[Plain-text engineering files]
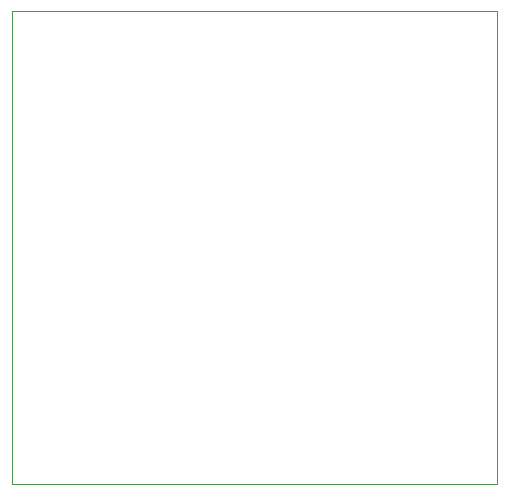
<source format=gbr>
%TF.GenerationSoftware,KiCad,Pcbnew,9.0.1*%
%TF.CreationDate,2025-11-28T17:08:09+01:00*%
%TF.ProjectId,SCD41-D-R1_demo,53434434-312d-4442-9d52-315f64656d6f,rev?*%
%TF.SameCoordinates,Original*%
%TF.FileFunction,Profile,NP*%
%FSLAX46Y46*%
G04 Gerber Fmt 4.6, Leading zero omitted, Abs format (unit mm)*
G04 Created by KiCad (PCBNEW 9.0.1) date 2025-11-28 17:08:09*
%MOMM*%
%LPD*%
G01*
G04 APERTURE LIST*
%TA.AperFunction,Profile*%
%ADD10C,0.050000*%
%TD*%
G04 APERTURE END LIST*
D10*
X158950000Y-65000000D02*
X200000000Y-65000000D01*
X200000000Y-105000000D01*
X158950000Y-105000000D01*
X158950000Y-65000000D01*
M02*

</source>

...

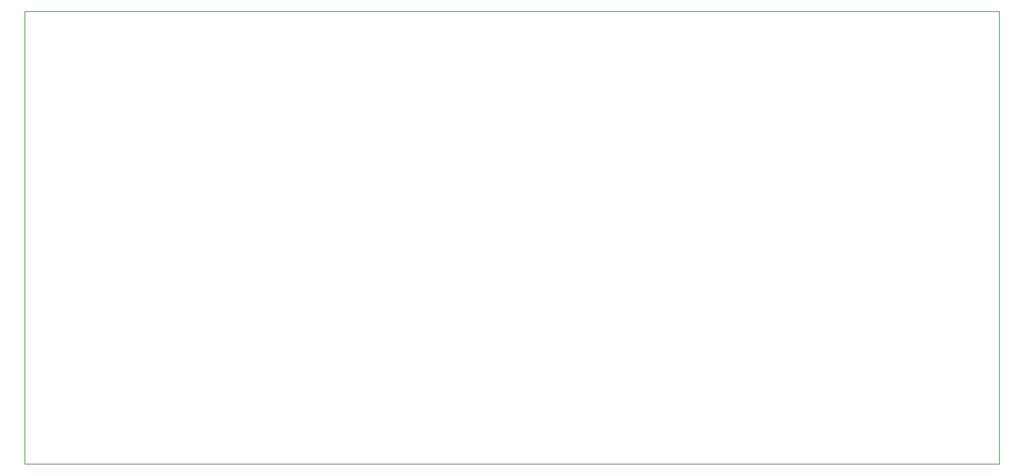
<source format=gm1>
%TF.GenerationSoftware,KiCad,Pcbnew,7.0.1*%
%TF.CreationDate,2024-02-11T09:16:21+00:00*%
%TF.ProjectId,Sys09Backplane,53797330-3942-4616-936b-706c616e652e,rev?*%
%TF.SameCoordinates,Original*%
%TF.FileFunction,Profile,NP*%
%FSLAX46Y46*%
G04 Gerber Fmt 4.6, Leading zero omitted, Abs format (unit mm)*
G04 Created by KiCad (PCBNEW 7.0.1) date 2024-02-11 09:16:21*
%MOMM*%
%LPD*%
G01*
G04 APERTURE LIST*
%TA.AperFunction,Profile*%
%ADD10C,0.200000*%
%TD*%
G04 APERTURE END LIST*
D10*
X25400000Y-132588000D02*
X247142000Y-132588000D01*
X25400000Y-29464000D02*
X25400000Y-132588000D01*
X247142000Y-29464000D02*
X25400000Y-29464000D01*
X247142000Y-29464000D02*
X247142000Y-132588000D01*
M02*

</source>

Requirement: Each line of the data that holds the word "Created" should be copied.

Result below:
G04 Created by KiCad (PCBNEW 9.0.1) date 2025-11-28 17:08:09*
G04 Created by KiCad (PCBNEW 7.0.1) date 2024-02-11 09:16:21*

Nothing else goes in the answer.